## START TEXT BLOCK
It’s said that “data” is not the plural of “anecdote.” Nevertheless, we have already tried to make something out of a bunch of anecdotal information about the hits from the summer of 1979. In this post, about the Bottom 60 from the Billboard Hot 100 dated June 30, 1979, we will keep on keeping on.

42. “Is She Really Going Out With Him”/Joe Jackson
60. “Don’t Ever Wanna Lose Ya”/New England
63. “Heart of Glass”/Blondie
65. “(Wish I Could Fly Like) Superman”/Kinks
68. “Hold On”/Triumph
70. “You Angel You”/Manfred Mann’s Earth Band
73. “Highway Song”/Blackfoot
76. “My Sharona”/The Knack
80. “Let’s Go”/Cars
81. “Last of the Singing Cowboys”/Marshall Tucker Band
85. “Long Live Rock”/The Who
106. “Dreams I’ll Never See”/Molly Hatchet
“My Sharona” was a very big deal when it hit the radio. (I still remember the first time I heard it.) It scratched some primal teenage itch, and not just in me—it entered the Top 40 at #34 on July 21, then went 18-6-4-2 before hitting #1 for the week of August 25, a position it would hold for six weeks. We were pleased to discover that Get the Knack contained more primal teenage itch-scratchers. The “backlash” against the song and the band was confined largely to the rock press. On the front lines of radio, it was the kind of smash that lights up request lines and makes people stay tuned in hopes of hearing it again. To 19-year-old white guys such as I, “My Sharona” (and the other new records on this part of the chart) represented victory and vindication. My tribe had felt for a year or better that our music was under attack by the forces of disco, a threat to all we held dear.

44. “Married Men”/Bette Midler
46. “Go West”/Village People

47. “The Main Event-Fight”/Barbra Streisand
50. “Good Times”/Chic
53. “Disco Nights”/GQ
56. “Do You Wanna Go Party”/KC and the Sunshine Band
62. “Hot Number”/Foxy
69. “Heaven Must Have Sent You”/Bonnie Pointer
74. “Light My Fire”/Amii Stewart
77. “You’re Gonna Make Me Love Somebody Else”/Jones Girls
78. “Born to Be Alive”/Patrick Hernandez
88. “Motown Review”/Philly Cream
91. “In the Navy”/Village People
While there is plenty of stylistic variation among these records, 19-year-old white guys such as I would have lumped them together as disco records and called down a plague on all their houses. That, in our dislike, we did not differentiate between “In the Navy” and the infinitely superior “Good Times,” or between the faceless, monolithic 140 beats per minute of “Motown Review” and the far more interesting disco records at the top of the Hot 100, is further evidence that we cared more about labels than we did the music itself.
## END TEXT BLOCK
JOB A — Print the passage of the text on 1979 chart hits exactly, starting with "It’s said that" and going on through "on keeping on.".
The records have no connection to the text on 1979 chart hits.
## START GIVEN INFORMATION
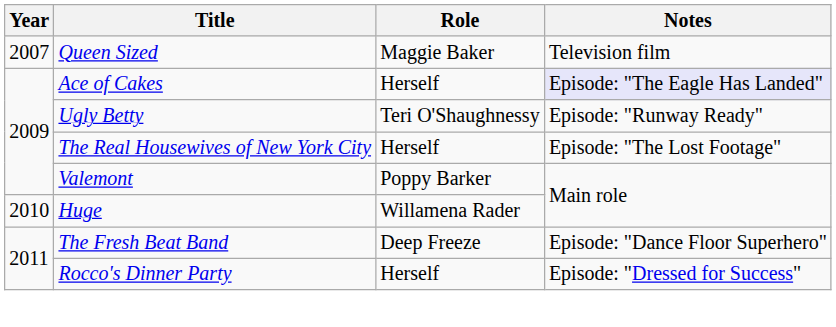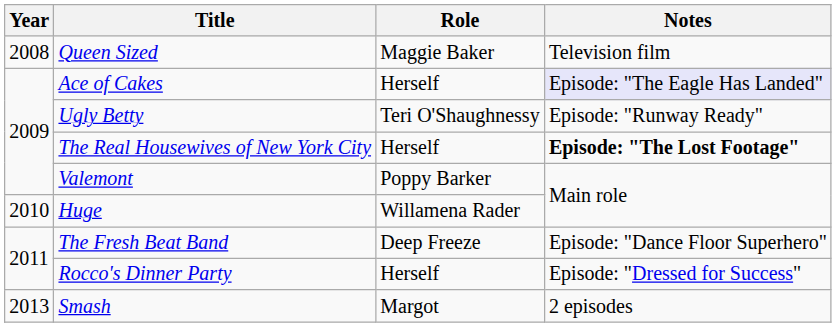Queen Sized | Year: 2007 -> 2008
The Real Housewives of New York City | Notes: normal -> bold
+ row: 2013 | Smash | Margot | 2 episodes
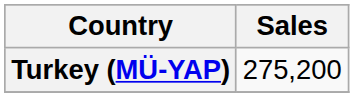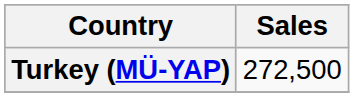Turkey (MÜ-YAP) | Sales: 275,200 -> 272,500
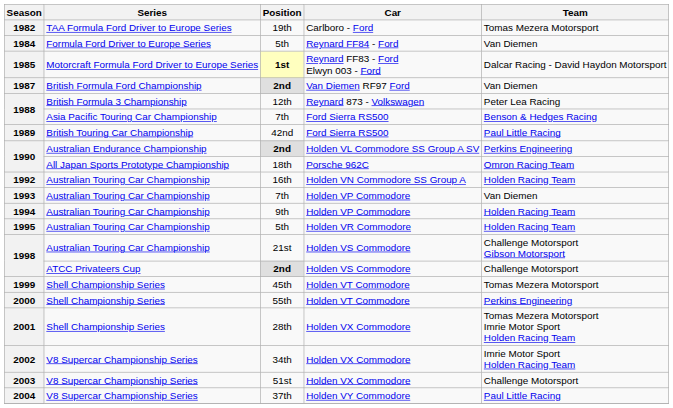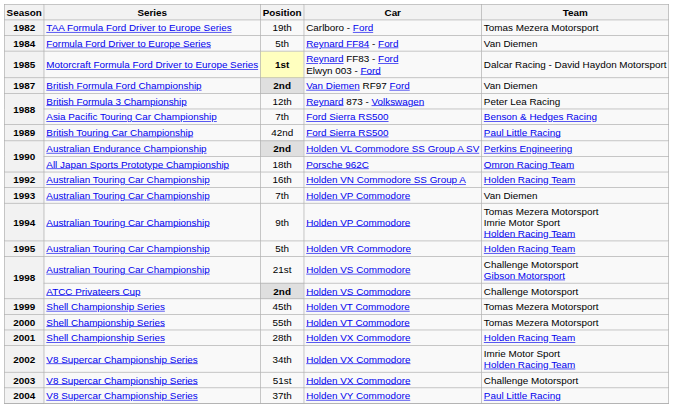1994 | Team: Holden Racing Team -> Tomas Mezera Motorsport Imrie Motor Sport Holden Racing Team
2000 | Team: Perkins Engineering -> Tomas Mezera Motorsport
2001 | Team: Tomas Mezera Motorsport Imrie Motor Sport Holden Racing Team -> Holden Racing Team
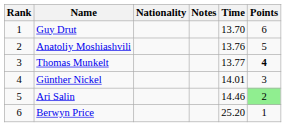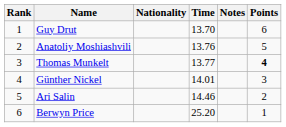columns swapped: Time <-> Notes
Ari Salin | Points: lightgreen background -> no background
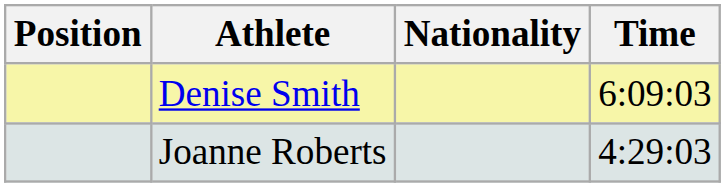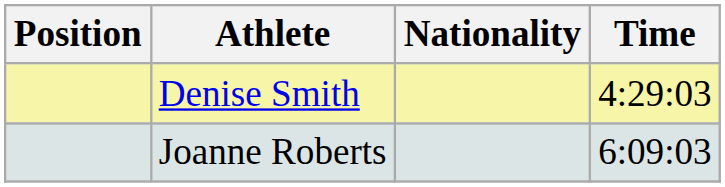Denise Smith | Time: 6:09:03 -> 4:29:03
Joanne Roberts | Time: 4:29:03 -> 6:09:03
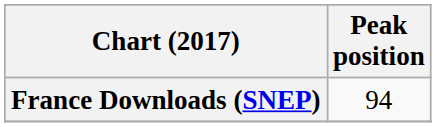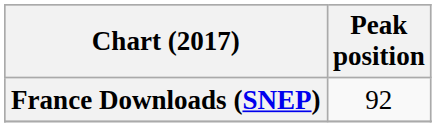France Downloads (SNEP) | Peak position: 94 -> 92
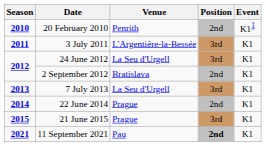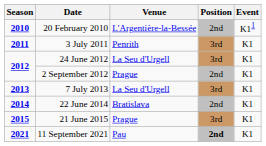20 February 2010 | Venue: Penrith -> L'Argentière-la-Bessée
3 July 2011 | Venue: L'Argentière-la-Bessée -> Penrith
2 September 2012 | Venue: Bratislava -> Prague
22 June 2014 | Venue: Prague -> Bratislava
## END GIVEN INFORMATION
JOB B — Reproduce verbatim the lines of the records starting with the first line and going on through the line with "2000 | Team: Perkins", both included, leaving out the picture markers.

WRITTEN ANSWER A —
It’s said that “data” is not the plural of “anecdote.” Nevertheless, we have already tried to make something out of a bunch of anecdotal information about the hits from the summer of 1979. In this post, about the Bottom 60 from the Billboard Hot 100 dated June 30, 1979, we will keep on keeping on.

WRITTEN ANSWER B —
Queen Sized | Year: 2007 -> 2008
The Real Housewives of New York City | Notes: normal -> bold
+ row: 2013 | Smash | Margot | 2 episodes
Turkey (MÜ-YAP) | Sales: 275,200 -> 272,500
1994 | Team: Holden Racing Team -> Tomas Mezera Motorsport Imrie Motor Sport Holden Racing Team
2000 | Team: Perkins Engineering -> Tomas Mezera Motorsport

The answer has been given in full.